Vous n'avez pas de levier FTP chez eux. N'achetez pas un « service de takedown » opaque le soir même sans savoir ce qu'ils font. Les canaux officiels d'abord.
Marque, logo, modèle d'email
Votre charte dans un kit : INPI / avocat si campagne durable. En urgence, les signalements techniques retirent plus de victimes qu'une assignation. Les deux peuvent se suivre.
Un modèle d'email recopié (même fautes) : gardez les originaux. Utile pour expliquer aux clients comment distinguer. Ne publiez pas le modèle complet (kit prêt à l'emploi pour d'autres).
Les salariés : rappel, on ne « teste » pas le kit avec de vrais identifiants.
Clients qui ont cliqué
S'ils ont saisi un mot de passe *de votre* espace : reset, sessions, phrase de réutilisation. S'ils ont saisi une carte sur un faux PSP : banque, opposition, pas seulement « changez votre mot de passe site ».
Si le kit était *chez vous*, le volet données s'ouvre : vous avez hébergé la collecte. Constat, risque, 72 h selon les champs. Ce n'est plus « juste du SEO ».
Un email d'alerte : nous n'avons pas cette page, ne cliquez pas, voici l'URL officielle à taper. Sans lien bizarre.
Listes noires et moteurs
Votre domaine listé parce que le kit y était : nettoyage + recours après 200 disparu. Un domaine tiers listé : pas votre Safe Browsing, mais vos clients voient encore le logo. La comm' compte.
Annonces pub qui mènent au kit : signalement Ads / Meta. Vos campagnes peuvent être pause si Google croit que *vous* êtes la destination. Distinguez dans le ticket.
Emails : les URL du kit dans les corps de mail brûlent aussi le From.
Empêcher la récidive chez vous
Un domaine déjà servi au phishing est réattaqué. Surveillance des nouveaux fichiers à la racine, uploads sans exécution, comptes. Voir interdire PHP et journalisation 30 jours.
Noms de fichiers « random » : un listing de répertoire ouvert aide l'attaquant. Fermez les index.
Sous-domaines oubliés (`old.`, `test.`) : même chasse. Ils portent votre marque autant que le www.
Dossier : URL et captures
Liste d'URL, dates de découverte, dates de 404, tickets abus, captures. Pièces plainte et assurance. Ne recyclez pas les URL en lien cliquable dans un PDF largement diffusé : texte brut, espace dans le domaine, capture jointe.

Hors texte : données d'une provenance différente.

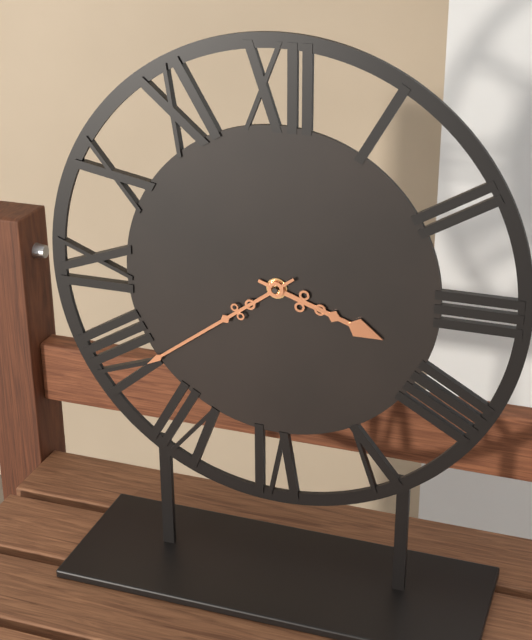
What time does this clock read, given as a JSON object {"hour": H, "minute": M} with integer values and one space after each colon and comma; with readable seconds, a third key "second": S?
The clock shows {"hour": 3, "minute": 39}
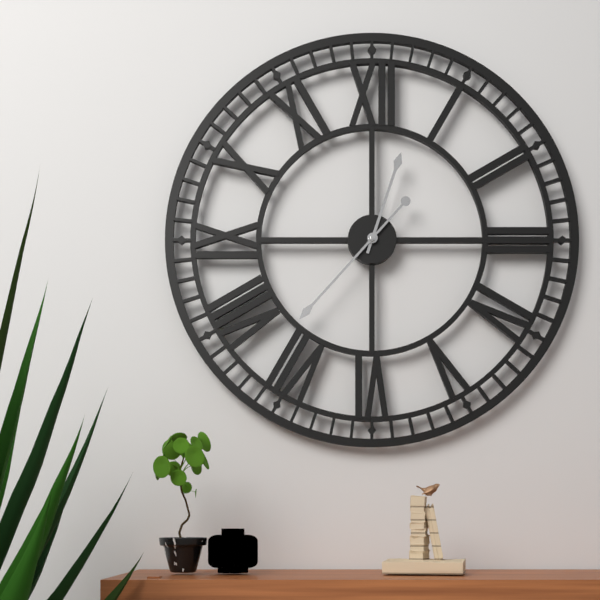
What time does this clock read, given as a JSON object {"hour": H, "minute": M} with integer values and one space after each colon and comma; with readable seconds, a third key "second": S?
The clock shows {"hour": 12, "minute": 37}
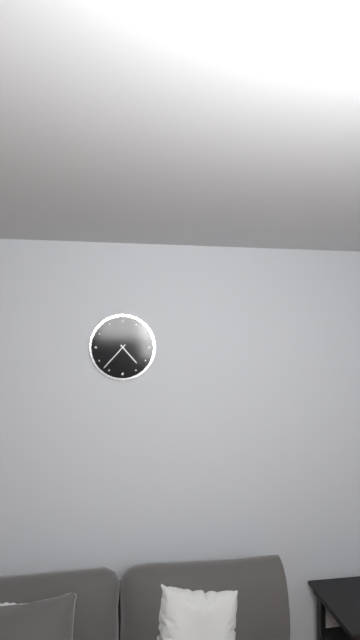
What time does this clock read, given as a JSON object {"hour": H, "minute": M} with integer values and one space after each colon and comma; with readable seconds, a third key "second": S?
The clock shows {"hour": 4, "minute": 37}
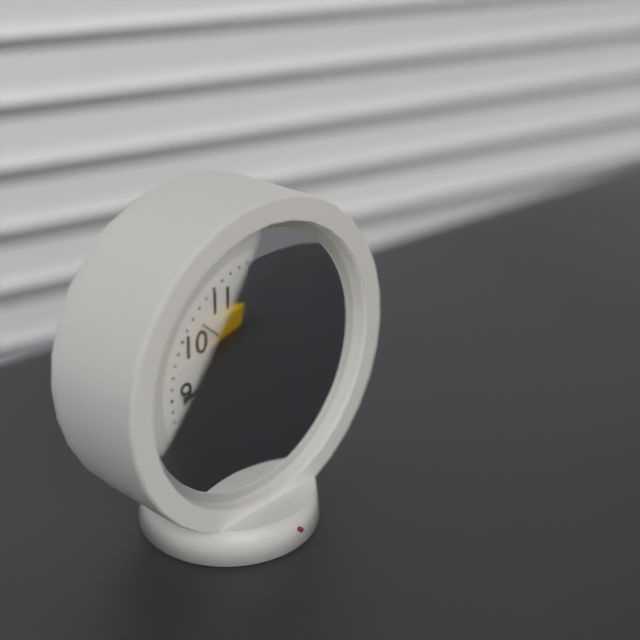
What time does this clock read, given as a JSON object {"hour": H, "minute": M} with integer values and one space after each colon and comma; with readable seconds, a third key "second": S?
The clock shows {"hour": 4, "minute": 45, "second": 52}
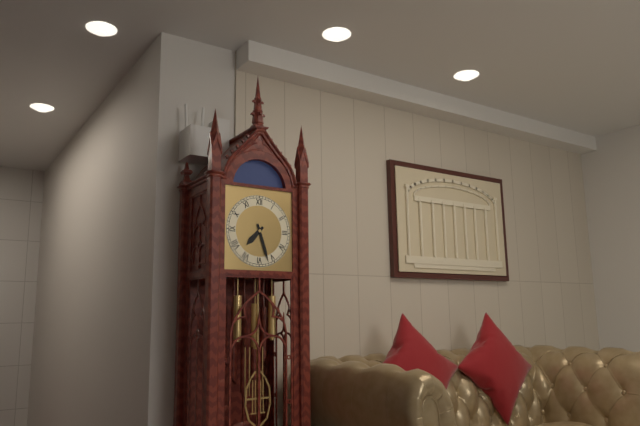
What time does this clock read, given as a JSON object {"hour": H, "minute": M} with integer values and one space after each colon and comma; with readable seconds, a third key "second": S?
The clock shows {"hour": 7, "minute": 27}
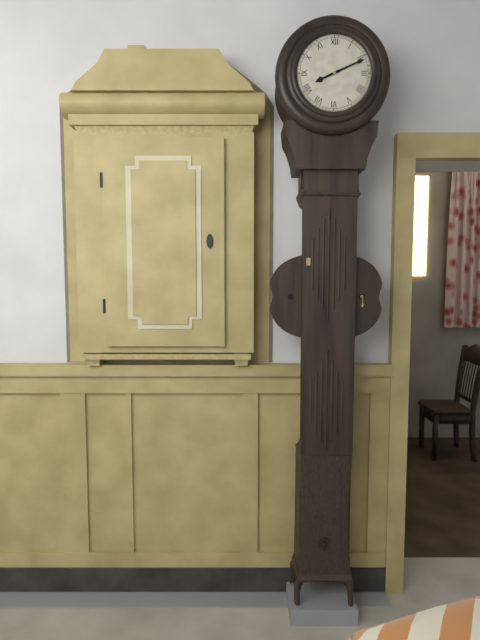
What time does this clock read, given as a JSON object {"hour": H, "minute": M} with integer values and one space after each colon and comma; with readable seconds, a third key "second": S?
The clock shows {"hour": 8, "minute": 11}
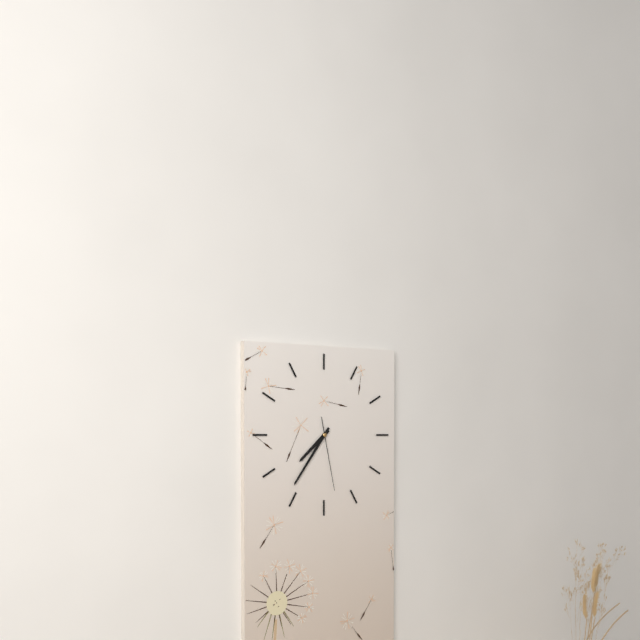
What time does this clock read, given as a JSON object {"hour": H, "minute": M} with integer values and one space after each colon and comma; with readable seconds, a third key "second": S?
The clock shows {"hour": 7, "minute": 36, "second": 28}
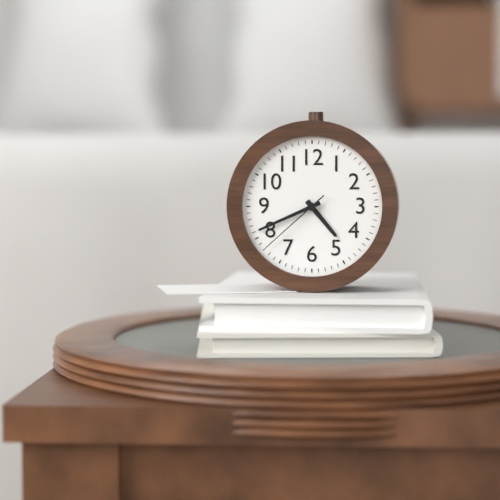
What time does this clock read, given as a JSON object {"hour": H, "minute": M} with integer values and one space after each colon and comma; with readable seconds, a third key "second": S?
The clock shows {"hour": 4, "minute": 41, "second": 38}
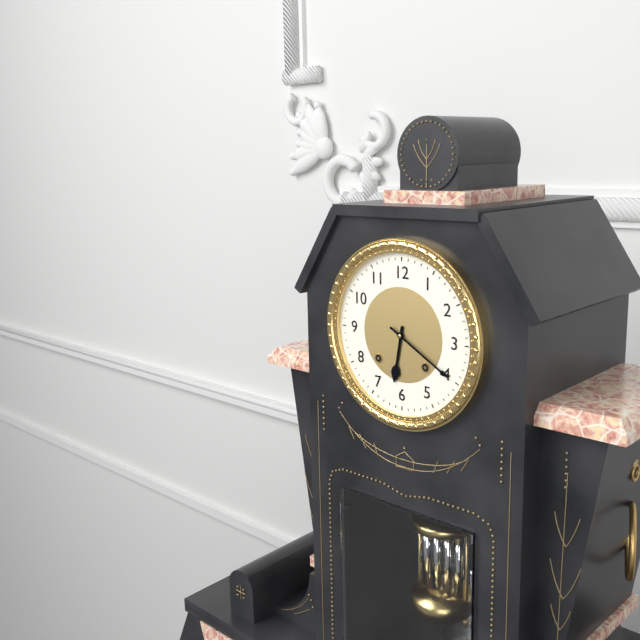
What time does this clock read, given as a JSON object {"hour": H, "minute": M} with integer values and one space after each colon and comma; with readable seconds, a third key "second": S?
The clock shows {"hour": 6, "minute": 20}
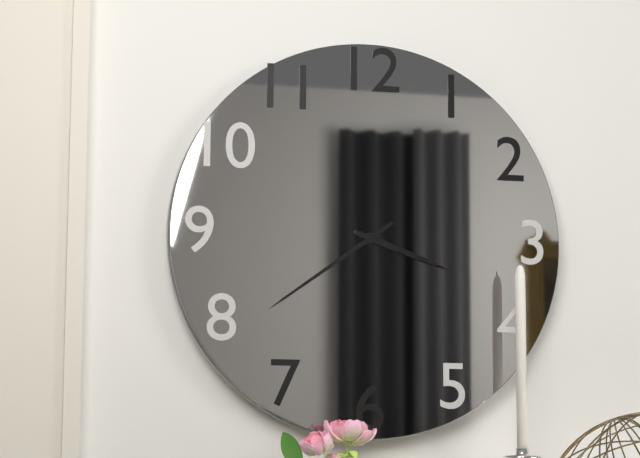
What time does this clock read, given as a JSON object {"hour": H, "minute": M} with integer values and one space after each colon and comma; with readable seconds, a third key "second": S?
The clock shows {"hour": 3, "minute": 39}
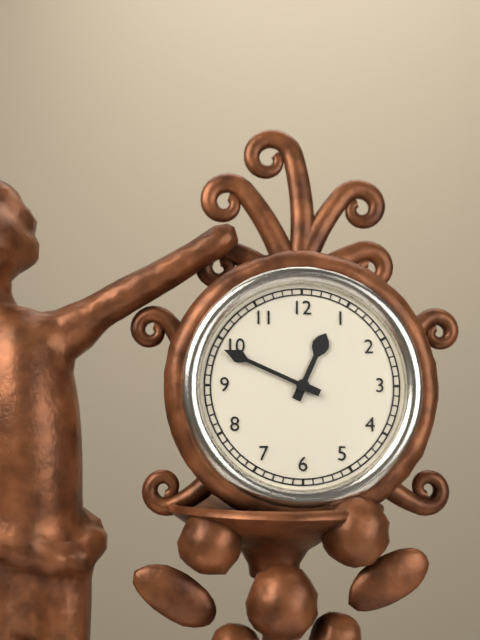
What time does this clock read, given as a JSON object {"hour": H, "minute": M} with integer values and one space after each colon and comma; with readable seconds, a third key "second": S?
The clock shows {"hour": 12, "minute": 49}
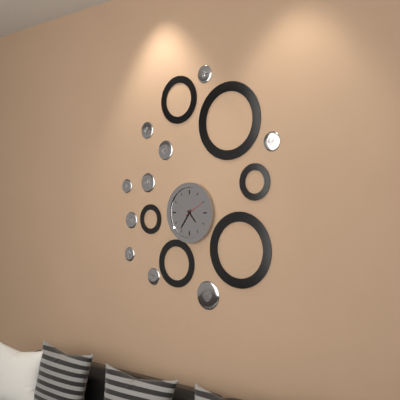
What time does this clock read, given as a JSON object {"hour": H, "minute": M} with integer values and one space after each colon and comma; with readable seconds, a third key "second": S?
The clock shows {"hour": 4, "minute": 36}
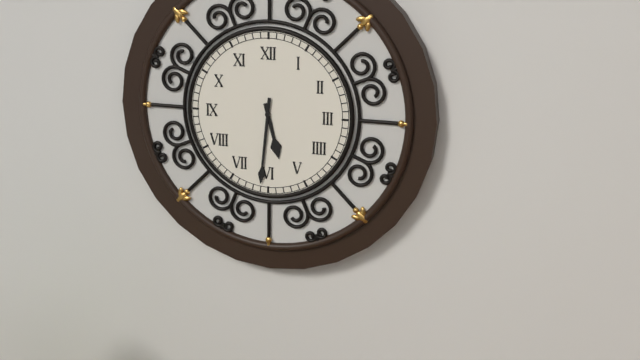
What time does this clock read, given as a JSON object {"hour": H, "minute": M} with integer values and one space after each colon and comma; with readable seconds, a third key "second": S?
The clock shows {"hour": 5, "minute": 31}
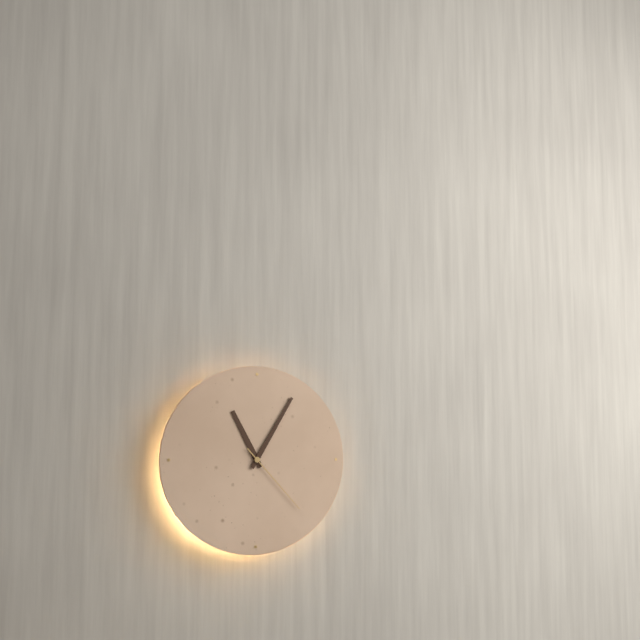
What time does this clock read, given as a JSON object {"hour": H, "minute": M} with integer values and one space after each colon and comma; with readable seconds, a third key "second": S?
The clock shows {"hour": 11, "minute": 5, "second": 23}
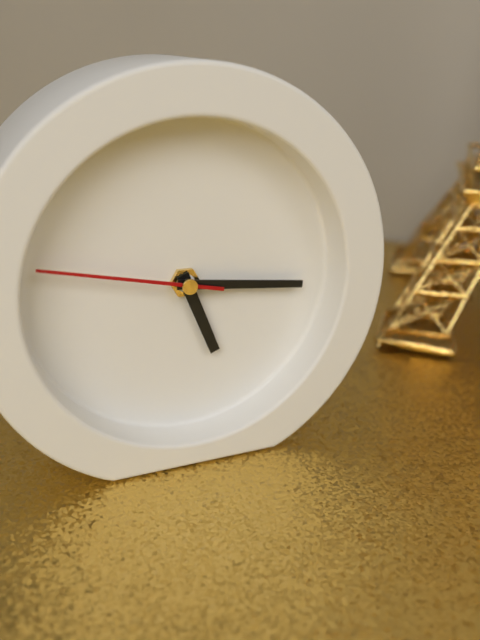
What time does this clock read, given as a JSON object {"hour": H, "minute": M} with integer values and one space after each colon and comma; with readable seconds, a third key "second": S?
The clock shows {"hour": 5, "minute": 16, "second": 47}
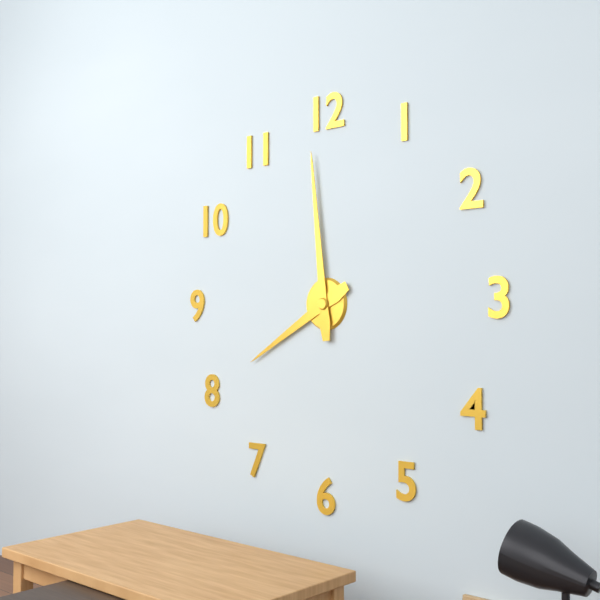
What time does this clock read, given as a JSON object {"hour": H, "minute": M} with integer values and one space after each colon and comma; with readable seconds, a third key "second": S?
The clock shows {"hour": 7, "minute": 59}
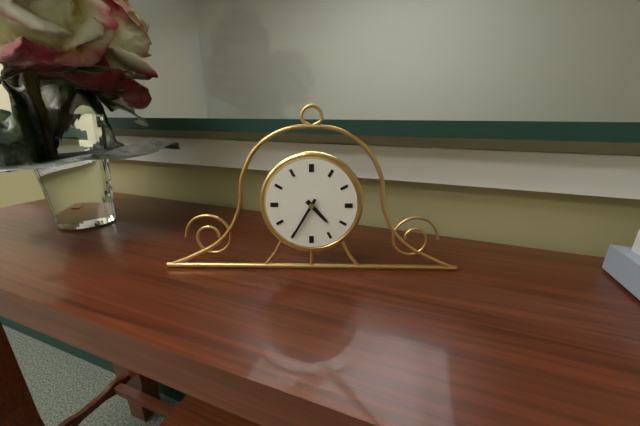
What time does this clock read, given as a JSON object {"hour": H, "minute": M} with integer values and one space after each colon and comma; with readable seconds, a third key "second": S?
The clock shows {"hour": 4, "minute": 35}
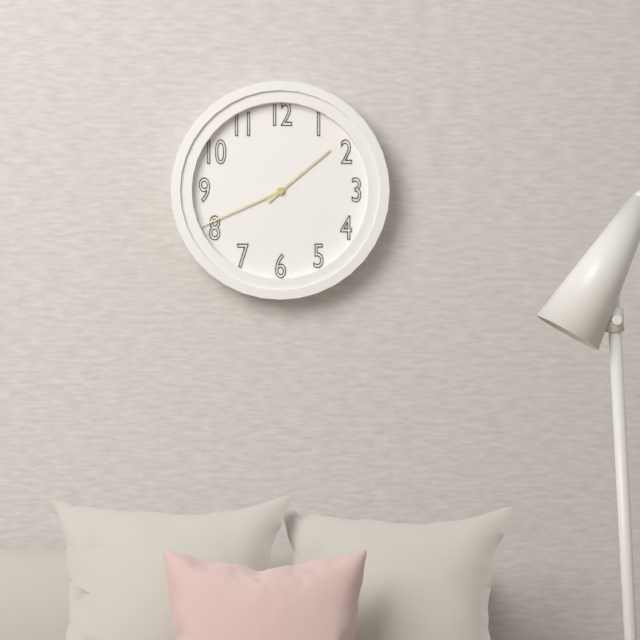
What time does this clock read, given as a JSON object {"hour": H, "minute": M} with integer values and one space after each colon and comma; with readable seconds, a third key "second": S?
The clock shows {"hour": 1, "minute": 41}
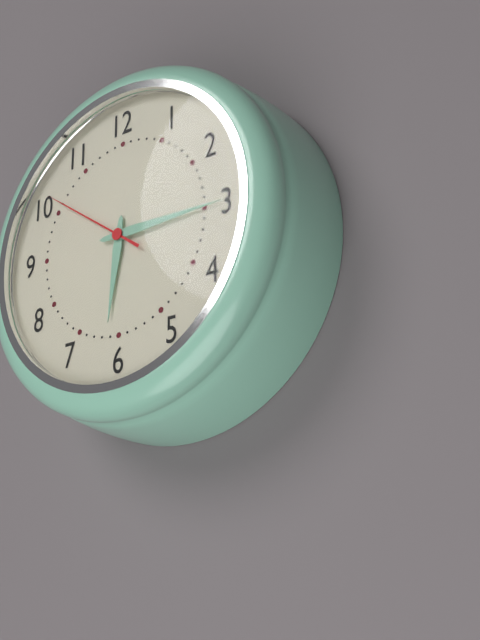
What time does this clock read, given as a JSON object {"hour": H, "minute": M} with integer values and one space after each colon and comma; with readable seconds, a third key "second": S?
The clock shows {"hour": 6, "minute": 15, "second": 51}
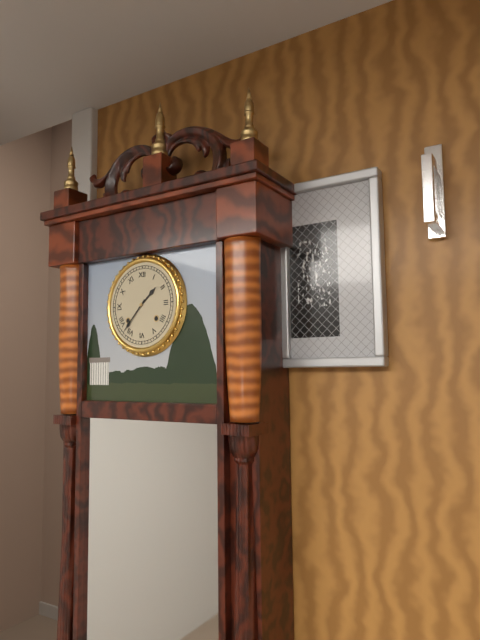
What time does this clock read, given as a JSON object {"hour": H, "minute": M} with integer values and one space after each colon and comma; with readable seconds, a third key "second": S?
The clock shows {"hour": 1, "minute": 37}
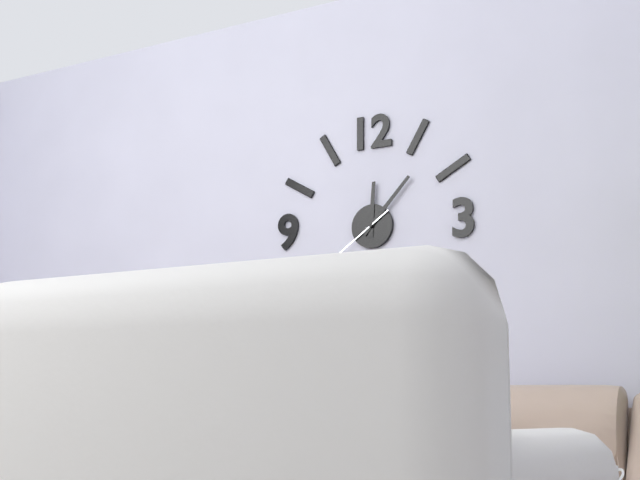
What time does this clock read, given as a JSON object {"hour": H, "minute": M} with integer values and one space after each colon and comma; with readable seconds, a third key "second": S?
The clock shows {"hour": 12, "minute": 7, "second": 39}
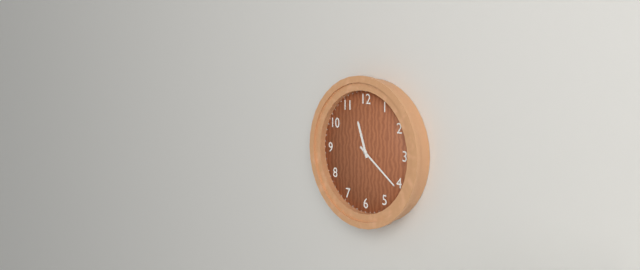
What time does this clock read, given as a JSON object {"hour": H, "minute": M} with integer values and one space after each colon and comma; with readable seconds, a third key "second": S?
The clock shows {"hour": 11, "minute": 21}
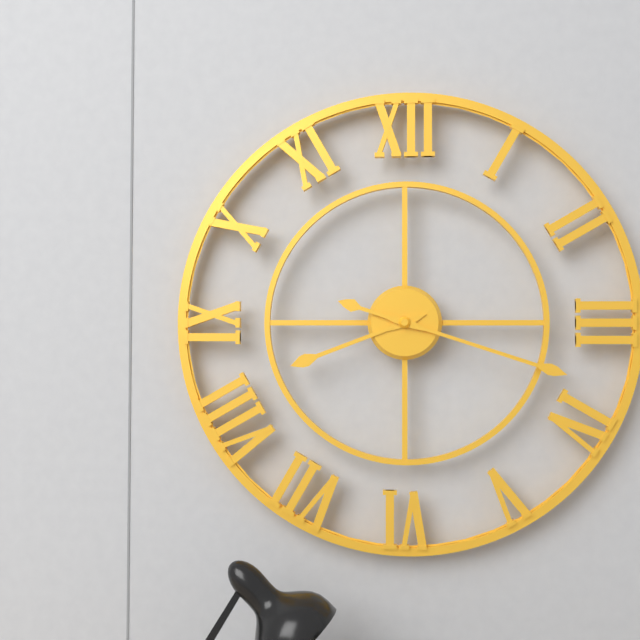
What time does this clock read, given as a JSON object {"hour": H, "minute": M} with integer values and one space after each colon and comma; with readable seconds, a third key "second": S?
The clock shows {"hour": 8, "minute": 18}
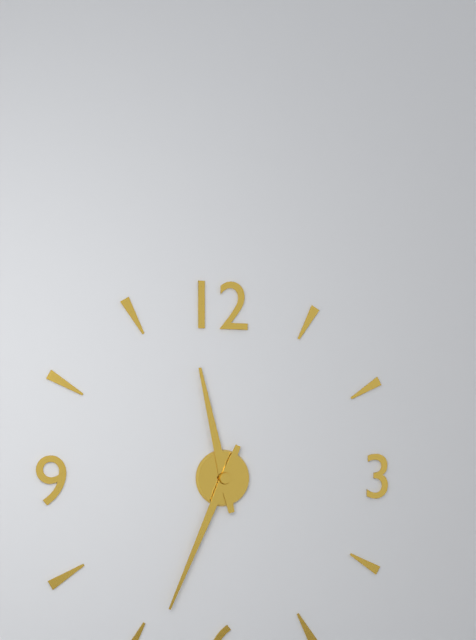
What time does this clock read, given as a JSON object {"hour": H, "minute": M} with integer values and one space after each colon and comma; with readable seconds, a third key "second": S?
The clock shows {"hour": 11, "minute": 34}
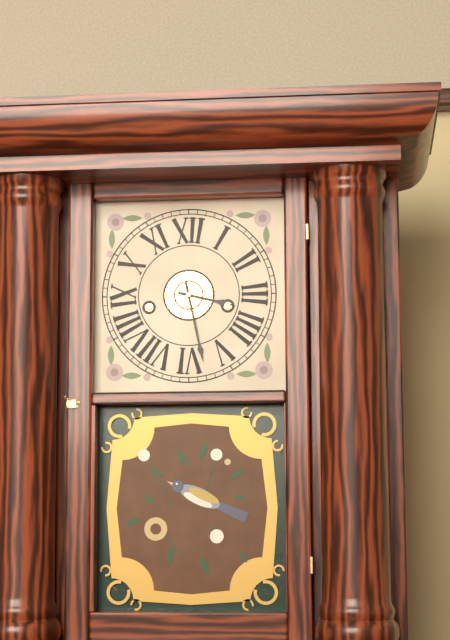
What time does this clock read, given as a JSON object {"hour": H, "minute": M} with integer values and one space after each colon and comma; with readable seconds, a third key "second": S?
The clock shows {"hour": 3, "minute": 28}
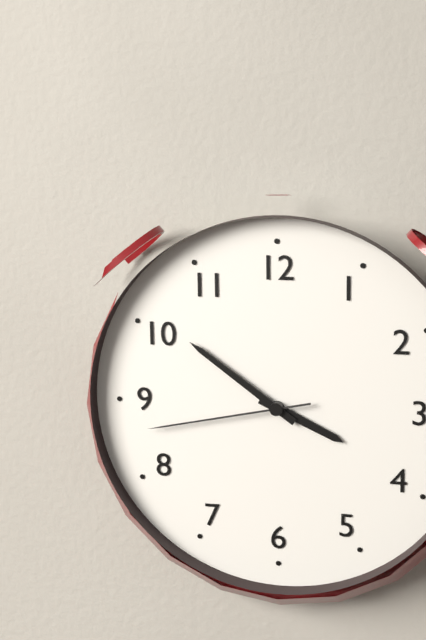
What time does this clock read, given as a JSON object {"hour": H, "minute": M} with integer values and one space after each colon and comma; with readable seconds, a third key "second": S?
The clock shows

Créer un compte si le kit est chez vous. Si seulement ailleurs, le nettoyage CMS n'est peut-être pas le sujet — sauf site déjà compromis par ailleurs. Dans le doute (clients qui voient *votre* logo partout), vérifiez quand même la racine et les uploads : un kit chez vous et une copie ailleurs, c'est le couple le plus fréquent.
- Géographie de l'URL d'abord.
- Couper chez vous, signaler ailleurs.
- Garder les URL, ne pas les republier en 200.